* [WHAT YOU SHOULD DO] Turn the stretch of lines below, from the one containing "Is there any" through the last line, into a JSON list of strings with one string per line. Leave out blank lines and pictures.

● ● ●

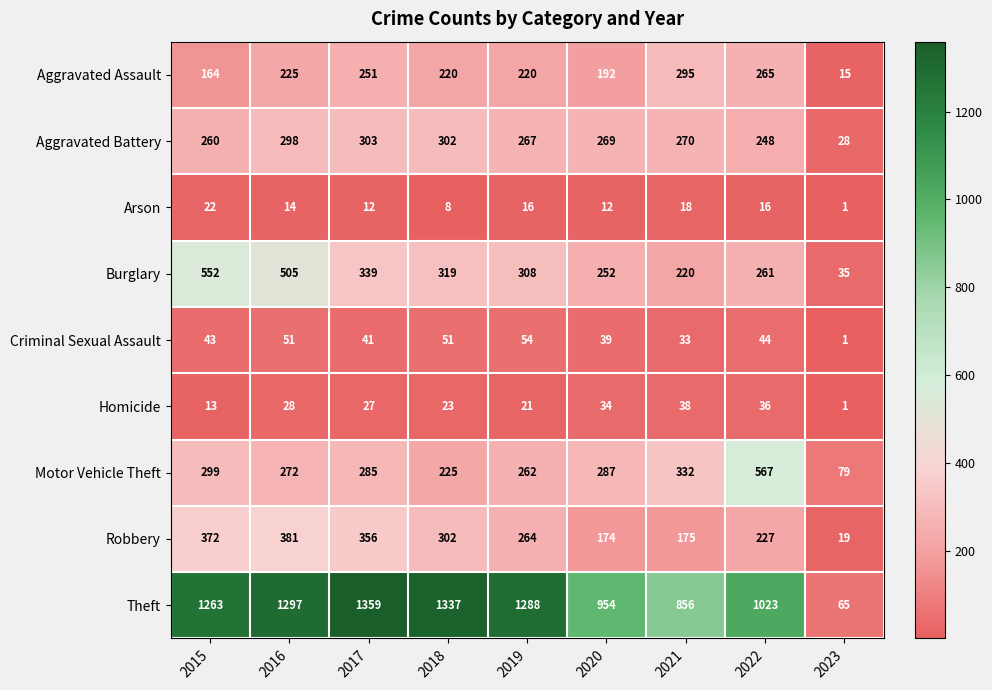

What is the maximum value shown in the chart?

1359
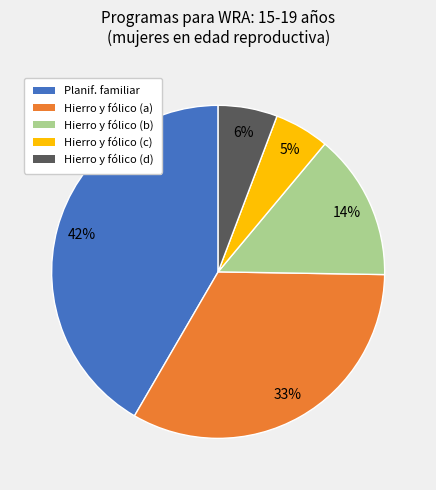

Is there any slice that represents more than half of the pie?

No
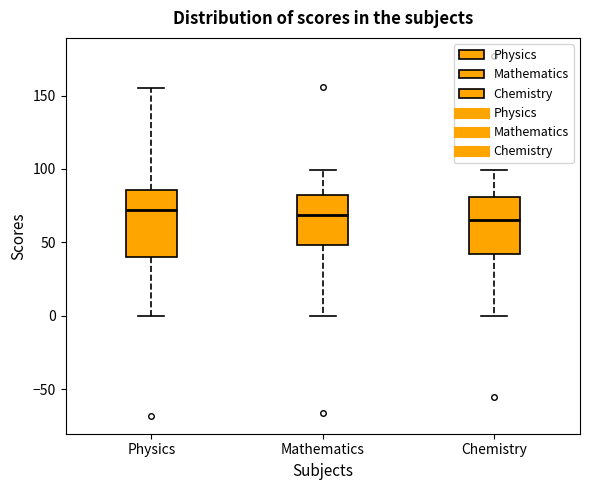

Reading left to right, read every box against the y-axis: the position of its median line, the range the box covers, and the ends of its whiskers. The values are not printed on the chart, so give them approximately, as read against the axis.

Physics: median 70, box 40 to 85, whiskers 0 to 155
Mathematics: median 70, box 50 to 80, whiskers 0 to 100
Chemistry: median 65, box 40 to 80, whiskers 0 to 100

● ● ●

* [TASK RESULT]
[
  "Is there any slice that represents more than half of the pie?",
  "No",
  "Reading left to right, read every box against the y-axis: the position of its median line, the range the box covers, and the ends of its whiskers. The values are not printed on the chart, so give them approximately, as read against the axis.",
  "Physics: median 70, box 40 to 85, whiskers 0 to 155",
  "Mathematics: median 70, box 50 to 80, whiskers 0 to 100",
  "Chemistry: median 65, box 40 to 80, whiskers 0 to 100"
]